Review: Woo Woo by Ella Baxter

There is perhaps no time as fraught for an artist as the period leading up to an opening. So it is for conceptual artist Sabine and husband Constantine, whom we meet in the backyard of their home in the “suburban-dry-grass quiet” of northern Melbourne, where “transmission lines … ran like staples between the car-wrecking yards, wig wholesalers and custom-made bathroom factories”. Constantine is taking photos to promote Sabine’s exhibition, Fuck You, Help Me, a series of images of a naked Sabine dressed in ghoulishly transparent “puppets” representing female archetypes. They are “something about discomfort and vulnerability”.

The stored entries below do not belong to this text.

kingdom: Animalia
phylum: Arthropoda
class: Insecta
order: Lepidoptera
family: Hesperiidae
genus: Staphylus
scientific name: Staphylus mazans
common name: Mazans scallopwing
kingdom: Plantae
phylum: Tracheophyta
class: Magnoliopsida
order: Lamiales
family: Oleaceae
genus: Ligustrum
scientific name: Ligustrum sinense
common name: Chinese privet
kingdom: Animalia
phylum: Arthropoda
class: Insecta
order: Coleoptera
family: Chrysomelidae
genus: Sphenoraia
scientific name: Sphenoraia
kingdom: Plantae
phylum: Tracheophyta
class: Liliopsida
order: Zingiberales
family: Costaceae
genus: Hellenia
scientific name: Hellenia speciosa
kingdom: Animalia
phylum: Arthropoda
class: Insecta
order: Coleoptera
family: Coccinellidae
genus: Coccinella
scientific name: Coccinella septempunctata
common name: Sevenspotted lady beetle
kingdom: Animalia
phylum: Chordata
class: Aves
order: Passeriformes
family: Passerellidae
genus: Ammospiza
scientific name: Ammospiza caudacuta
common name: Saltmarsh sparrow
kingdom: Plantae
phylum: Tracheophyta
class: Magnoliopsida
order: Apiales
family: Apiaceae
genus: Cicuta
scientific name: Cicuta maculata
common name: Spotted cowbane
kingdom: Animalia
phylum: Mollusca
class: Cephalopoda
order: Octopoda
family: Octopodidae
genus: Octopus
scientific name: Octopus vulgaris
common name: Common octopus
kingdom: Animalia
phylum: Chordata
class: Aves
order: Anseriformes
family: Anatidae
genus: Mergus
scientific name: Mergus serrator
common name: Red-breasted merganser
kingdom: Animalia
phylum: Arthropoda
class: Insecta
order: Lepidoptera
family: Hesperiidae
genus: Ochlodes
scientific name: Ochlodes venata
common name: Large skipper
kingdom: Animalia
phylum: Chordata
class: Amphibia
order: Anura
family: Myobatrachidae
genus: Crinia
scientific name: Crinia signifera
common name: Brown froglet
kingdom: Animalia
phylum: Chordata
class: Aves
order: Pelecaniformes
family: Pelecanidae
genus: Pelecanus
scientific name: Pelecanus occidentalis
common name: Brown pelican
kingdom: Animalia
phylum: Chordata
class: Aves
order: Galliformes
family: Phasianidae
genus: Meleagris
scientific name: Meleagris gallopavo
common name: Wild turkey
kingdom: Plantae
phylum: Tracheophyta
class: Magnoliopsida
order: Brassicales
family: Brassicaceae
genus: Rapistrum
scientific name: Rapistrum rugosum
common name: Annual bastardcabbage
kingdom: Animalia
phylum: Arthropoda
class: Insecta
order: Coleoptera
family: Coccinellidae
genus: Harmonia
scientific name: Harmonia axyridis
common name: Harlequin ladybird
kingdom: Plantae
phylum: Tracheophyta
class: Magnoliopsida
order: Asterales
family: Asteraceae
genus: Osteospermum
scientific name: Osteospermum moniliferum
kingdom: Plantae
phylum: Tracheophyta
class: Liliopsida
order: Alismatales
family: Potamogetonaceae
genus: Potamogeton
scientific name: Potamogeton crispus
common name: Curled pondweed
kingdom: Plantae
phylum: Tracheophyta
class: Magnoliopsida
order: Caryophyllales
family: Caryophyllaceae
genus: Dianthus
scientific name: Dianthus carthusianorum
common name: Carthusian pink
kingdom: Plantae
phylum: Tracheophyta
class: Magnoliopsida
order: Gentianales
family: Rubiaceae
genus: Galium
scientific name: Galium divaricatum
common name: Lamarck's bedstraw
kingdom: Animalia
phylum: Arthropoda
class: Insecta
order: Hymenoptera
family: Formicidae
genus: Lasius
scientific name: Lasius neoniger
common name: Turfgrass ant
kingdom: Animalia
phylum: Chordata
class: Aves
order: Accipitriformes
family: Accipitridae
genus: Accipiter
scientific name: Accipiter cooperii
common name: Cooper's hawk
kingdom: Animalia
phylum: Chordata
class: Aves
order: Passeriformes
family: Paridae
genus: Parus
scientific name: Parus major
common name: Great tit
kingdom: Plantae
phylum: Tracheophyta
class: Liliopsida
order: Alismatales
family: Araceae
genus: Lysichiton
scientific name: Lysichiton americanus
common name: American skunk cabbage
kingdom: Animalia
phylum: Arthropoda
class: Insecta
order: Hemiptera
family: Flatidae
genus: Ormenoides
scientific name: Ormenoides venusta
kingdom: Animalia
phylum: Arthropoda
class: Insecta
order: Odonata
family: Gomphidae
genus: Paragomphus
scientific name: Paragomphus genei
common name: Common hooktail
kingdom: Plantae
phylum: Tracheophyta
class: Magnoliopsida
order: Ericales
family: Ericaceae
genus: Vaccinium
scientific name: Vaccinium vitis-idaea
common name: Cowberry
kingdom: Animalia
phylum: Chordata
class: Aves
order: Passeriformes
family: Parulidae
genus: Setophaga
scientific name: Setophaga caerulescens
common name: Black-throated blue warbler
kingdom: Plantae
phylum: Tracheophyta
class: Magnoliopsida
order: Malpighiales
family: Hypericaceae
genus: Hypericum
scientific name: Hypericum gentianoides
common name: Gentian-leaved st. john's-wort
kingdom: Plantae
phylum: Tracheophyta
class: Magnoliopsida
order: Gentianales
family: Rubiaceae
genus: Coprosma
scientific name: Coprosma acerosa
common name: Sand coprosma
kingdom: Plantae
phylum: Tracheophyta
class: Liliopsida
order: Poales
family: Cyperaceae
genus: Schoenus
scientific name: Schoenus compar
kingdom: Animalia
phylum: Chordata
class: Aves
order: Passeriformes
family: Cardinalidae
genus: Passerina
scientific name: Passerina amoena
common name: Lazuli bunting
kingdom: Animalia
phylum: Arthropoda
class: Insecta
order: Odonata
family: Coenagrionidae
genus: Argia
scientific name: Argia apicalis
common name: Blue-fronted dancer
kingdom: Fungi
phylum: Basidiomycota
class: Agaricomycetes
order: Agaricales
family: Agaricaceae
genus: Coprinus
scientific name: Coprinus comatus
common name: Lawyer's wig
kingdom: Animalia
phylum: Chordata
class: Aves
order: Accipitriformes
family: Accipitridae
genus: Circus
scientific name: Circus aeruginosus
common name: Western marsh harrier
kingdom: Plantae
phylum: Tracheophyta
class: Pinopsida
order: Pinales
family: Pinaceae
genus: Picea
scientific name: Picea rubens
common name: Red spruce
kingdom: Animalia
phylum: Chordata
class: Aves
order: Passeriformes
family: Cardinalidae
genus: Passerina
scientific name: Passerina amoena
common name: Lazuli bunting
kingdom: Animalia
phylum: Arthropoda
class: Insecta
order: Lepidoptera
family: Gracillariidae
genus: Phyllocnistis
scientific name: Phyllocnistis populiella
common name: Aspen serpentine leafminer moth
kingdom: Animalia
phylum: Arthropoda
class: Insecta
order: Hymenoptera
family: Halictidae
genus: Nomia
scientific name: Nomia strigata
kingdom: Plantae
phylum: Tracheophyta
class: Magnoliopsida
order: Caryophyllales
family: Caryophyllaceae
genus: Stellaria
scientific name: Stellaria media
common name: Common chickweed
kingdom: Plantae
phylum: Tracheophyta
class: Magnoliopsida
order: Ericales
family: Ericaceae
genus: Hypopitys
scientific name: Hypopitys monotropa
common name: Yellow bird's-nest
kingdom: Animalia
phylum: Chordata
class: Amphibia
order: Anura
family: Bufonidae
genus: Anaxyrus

As the opening looms, emotions heighten. Chef Constantine, recently promoted to working more than 60 hours a week, “underestimated how tender she became. Like a piece of sous-vide meat, she was extremely softened by the process”. Sabine is visited by the curt-but-ultimately well-meaning ghost of Carolee Schneeman, and a man who appears in the backyard to watch her through her windows whom she christens The Rembrandt Man. He leaves her overly familiar and terrifying notes, “You are a better runner than you are an artist … how lucky you are … do you think it’s fair?”. Sabine goes to parties with other artists — “exquisite mullets”, “von Dutch. Juicy Couture. The North Face” — and drives herself to the edge comparing herself, searching their praise (“They are instantly appealing”) for criticism. She makes increasingly unhinged livestreams on social media. The scene is set for a concentrated and pitch-perfect horror-comedy-thriller that builds pressure like a steam cooker in Constantine’s kitchen.

Conceptual art is an easy target for satire, too easy really, but Baxter achieves a delicate balance, pointedly mocking the industry of art while suggesting some truly striking creations. One frenemy makes work that:

occupied the intersection of baking and marine life. She made cakes that looked like whales, which she then threw at gallery walls … the cakes were vegan. They were ethical cakes.

Another compiles sculptures of household objects (“seven thousand dollars for a handful of river rocks in a blender”). Sabine’s own work intrigues enough for the hype around her to be convincing. Baxter offers images surprising and wonderful, such as Schneeman’s apparition in Sabine’s living room carrying a literal albatross.

Sabine “prostrated herself before the altar of art. She spent her whole life in the process of making or recovering from art,” Baxter writes. “Her art had its own ideas of what it wanted to be, and it shrugged off her plans for it like an insolent teenager”. Woo Woo is a study of the tyranny of the creative impulse, the chaos and iron grip of its reign. But it is also a study of the tyranny between people, particularly those connected most intimately. Sabine would not be surprised “if a psychic told her that in a past life [she and Constantine] had been feuding lords”. While Sabine’s art seems to dominate their lives, Baxter undercuts presumptions in an unsettling portrayal of domestic hetero life.

Gay rating: 3/5 for several queer characters and relationships.